:: Material to process

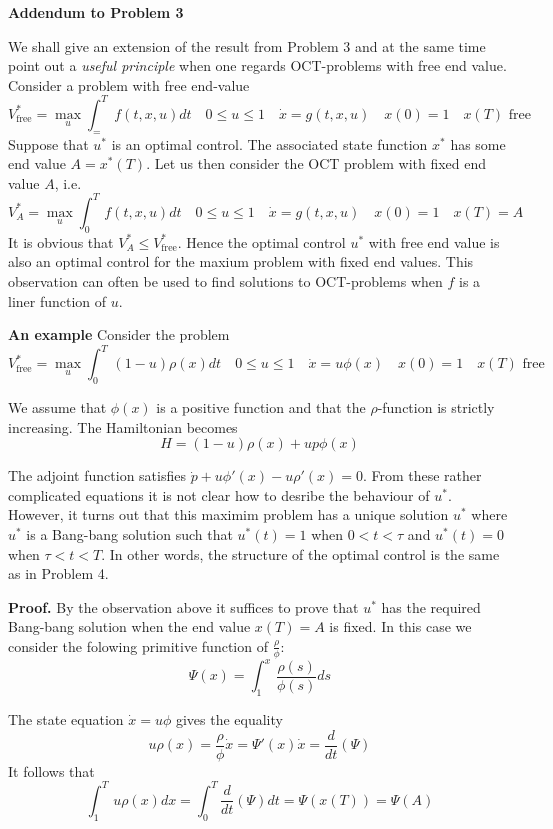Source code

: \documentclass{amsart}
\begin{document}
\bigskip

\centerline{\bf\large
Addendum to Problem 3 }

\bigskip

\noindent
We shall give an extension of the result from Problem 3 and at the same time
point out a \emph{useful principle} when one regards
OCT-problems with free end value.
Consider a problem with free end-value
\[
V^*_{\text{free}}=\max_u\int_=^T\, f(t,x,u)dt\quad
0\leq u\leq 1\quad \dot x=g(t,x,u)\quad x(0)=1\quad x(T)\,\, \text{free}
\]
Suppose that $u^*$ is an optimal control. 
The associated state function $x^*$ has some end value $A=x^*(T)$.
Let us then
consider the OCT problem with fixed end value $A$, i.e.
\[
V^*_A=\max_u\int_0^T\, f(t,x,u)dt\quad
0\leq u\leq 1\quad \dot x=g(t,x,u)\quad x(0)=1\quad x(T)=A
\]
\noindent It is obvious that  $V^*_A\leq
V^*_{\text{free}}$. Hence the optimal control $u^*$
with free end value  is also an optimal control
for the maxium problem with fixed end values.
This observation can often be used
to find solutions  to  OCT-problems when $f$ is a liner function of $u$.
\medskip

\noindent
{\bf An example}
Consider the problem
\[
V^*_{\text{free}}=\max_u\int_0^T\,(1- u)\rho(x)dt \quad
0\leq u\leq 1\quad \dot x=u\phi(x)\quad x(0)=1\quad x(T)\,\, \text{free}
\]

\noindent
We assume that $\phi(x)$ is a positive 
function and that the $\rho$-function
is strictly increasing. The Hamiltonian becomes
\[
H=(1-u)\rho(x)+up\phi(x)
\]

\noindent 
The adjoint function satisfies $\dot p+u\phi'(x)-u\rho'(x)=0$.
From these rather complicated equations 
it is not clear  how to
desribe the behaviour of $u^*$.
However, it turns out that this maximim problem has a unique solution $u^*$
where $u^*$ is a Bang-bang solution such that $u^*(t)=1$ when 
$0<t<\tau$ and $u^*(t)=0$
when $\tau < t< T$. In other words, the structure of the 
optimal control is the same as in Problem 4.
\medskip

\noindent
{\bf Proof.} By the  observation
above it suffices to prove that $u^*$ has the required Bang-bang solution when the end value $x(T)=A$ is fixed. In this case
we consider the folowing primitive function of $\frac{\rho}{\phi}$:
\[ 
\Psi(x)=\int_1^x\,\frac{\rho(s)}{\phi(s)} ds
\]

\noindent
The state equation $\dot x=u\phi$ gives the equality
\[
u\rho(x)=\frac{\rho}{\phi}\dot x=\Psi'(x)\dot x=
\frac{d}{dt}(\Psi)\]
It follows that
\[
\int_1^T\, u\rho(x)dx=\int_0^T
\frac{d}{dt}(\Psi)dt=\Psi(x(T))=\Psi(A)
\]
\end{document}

::::
:: Material to process

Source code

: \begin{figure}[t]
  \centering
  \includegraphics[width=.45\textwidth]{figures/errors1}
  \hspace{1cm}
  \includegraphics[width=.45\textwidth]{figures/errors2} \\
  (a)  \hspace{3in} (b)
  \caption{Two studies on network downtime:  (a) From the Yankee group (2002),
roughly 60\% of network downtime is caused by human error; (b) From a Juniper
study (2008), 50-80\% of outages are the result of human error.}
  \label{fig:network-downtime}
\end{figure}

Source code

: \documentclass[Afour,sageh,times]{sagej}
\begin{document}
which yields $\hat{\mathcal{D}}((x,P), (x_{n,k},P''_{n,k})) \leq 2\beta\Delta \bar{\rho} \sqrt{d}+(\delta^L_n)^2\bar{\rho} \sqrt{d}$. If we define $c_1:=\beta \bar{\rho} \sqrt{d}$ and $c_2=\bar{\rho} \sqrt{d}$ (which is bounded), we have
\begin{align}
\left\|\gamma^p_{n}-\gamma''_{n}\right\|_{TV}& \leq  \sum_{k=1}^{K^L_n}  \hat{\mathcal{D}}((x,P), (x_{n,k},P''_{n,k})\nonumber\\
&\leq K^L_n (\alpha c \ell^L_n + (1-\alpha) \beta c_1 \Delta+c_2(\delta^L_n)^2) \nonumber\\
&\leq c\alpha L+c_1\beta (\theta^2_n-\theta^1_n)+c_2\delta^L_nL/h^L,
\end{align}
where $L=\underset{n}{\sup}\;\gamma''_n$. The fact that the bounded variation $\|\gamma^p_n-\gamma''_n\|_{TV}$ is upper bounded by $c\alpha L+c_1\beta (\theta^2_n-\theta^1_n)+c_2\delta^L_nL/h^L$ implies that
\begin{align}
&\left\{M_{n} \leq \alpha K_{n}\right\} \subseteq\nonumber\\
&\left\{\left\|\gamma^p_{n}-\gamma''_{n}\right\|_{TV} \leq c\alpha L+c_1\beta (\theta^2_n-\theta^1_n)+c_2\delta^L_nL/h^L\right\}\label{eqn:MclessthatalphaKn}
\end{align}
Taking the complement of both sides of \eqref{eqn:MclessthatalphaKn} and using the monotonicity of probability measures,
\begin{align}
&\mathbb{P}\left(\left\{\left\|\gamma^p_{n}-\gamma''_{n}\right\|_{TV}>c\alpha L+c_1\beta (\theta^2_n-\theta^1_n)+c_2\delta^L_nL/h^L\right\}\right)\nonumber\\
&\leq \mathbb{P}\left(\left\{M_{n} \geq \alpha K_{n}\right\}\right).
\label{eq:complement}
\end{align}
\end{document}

::::
:: Material to process

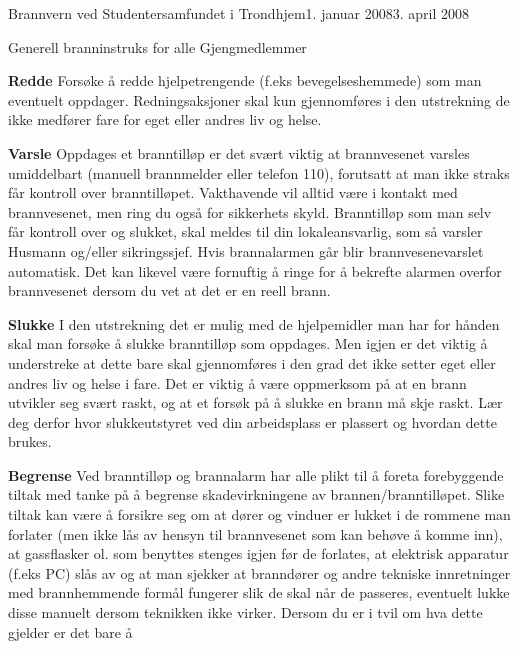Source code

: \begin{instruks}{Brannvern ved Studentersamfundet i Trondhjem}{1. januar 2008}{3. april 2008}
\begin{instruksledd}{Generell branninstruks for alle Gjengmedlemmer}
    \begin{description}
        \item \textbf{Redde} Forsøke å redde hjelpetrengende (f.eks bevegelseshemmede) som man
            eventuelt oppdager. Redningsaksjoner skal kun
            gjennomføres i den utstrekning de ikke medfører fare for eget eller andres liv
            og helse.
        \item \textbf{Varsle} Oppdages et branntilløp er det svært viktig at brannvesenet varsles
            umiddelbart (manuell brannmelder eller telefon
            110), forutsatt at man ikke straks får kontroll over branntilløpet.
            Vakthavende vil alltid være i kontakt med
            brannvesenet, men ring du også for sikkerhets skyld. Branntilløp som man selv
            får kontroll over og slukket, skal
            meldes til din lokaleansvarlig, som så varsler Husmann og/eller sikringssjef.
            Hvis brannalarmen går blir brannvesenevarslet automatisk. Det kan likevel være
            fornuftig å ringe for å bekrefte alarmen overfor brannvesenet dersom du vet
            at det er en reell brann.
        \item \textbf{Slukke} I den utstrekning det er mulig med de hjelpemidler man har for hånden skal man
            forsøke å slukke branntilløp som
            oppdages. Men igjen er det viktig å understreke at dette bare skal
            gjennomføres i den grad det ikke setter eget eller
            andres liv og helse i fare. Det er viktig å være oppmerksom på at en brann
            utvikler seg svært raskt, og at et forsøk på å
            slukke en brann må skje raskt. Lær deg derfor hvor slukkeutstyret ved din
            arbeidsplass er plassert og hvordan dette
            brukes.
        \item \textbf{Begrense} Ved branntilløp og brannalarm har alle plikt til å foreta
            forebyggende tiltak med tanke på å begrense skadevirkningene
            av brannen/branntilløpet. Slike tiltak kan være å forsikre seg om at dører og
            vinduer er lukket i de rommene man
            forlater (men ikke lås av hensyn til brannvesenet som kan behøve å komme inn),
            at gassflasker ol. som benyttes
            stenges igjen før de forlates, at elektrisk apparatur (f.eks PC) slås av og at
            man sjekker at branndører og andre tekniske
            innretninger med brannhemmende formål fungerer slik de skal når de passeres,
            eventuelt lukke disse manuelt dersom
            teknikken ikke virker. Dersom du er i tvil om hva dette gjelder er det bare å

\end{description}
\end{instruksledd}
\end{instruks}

::::

* Work request *
Your answer must consist of every line in the listing that contains "quad".

* Output of the task *
V^*_{\text{free}}=\max_u\int_=^T\, f(t,x,u)dt\quad
0\leq u\leq 1\quad \dot x=g(t,x,u)\quad x(0)=1\quad x(T)\,\, \text{free}
V^*_A=\max_u\int_0^T\, f(t,x,u)dt\quad
0\leq u\leq 1\quad \dot x=g(t,x,u)\quad x(0)=1\quad x(T)=A
V^*_{\text{free}}=\max_u\int_0^T\,(1- u)\rho(x)dt \quad
0\leq u\leq 1\quad \dot x=u\phi(x)\quad x(0)=1\quad x(T)\,\, \text{free}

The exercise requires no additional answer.